Uncovering Genetic Factors That Fuel Childhood Kidney Disease
An international study identifies inherited factors that may increase a child’s risk for developing nephrotic syndrome — and could also help target better care.
Researchers have found new genetic clues linked to an increased risk of children developing nephrotic syndrome.
An international research team, which includes University of Michigan C.S. Mott Children’s Hospital, studied the genomes of nearly 400 children with the debilitating kidney disease in France, Italy and Spain. Another 100 children in North America enrolled in the Nephrotic Syndrome Study Network (NEPTUNE) were also studied.
Across both continents and patient groups, the findings were the same: Researchers discovered genetic variants from three regions of the genome associated with pediatric nephrotic syndrome.
The condition prevents kidneys from filtrating blood properly, leading to massive amounts of protein loss in the urine, including important clotting factors and antibodies to fight infection. Although nephrotic syndrome occurs in only 2 to 7 of every 100,000 children each year, it is the most common childhood disorder of the kidney’s filtration unit, the glomerulus.
U-M led analysis also reveals that two of the identified genetic variants are associated with a significantly increased likelihood of experiencing complete remission. If this discovery is supported in future studies, it could suggest that children with nephrotic syndrome and these variants are more likely to have better outcomes.
The findings appear in this month’s Journal of the American Society of Nephrology.
“The more precisely we can understand the molecular mechanisms of nephrotic syndrome, the better we can develop targeted and effective care for our patients,” says Mott pediatric nephrologist Matthew Sampson, M.D., one of study’s senior authors and head of the kidney-focused Sampson Lab at U-M.
Evolving those care methods, Sampson notes, is critical.
“Currently, we use steroids and other treatments to try to prevent the disease from progressing to chronic kidney disease and end-stage kidney disease, but these medications are nonspecific and come with significant side effects.”

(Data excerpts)
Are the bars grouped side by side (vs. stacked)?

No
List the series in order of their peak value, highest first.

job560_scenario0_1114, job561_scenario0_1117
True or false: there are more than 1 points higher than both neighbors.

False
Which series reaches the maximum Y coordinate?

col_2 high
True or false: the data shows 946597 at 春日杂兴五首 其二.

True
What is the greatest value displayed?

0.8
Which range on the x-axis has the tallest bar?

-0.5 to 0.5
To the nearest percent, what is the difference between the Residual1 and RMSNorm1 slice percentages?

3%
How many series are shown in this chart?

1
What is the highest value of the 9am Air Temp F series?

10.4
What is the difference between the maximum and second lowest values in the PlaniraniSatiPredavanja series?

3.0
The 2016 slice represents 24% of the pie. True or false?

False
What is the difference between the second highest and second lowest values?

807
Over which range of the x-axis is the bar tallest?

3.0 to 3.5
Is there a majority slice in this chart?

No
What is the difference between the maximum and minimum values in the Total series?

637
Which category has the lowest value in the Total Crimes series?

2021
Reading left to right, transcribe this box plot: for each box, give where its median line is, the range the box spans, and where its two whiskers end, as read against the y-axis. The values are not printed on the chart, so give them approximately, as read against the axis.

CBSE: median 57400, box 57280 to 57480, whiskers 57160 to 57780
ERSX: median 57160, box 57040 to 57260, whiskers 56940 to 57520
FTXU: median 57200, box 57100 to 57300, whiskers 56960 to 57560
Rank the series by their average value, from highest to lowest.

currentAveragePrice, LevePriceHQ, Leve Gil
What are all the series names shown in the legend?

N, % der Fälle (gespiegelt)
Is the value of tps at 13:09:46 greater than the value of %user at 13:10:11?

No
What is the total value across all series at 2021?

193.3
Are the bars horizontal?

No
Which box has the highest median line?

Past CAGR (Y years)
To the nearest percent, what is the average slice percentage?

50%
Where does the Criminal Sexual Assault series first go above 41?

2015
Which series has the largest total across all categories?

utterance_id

What the task asks :: Name every country in which the childhood kidney disease article says children with the disease had their genomes studied. The data excerpts are drawn from a source unrelated to the preceding article.

Output of the task :: France, Italy and Spain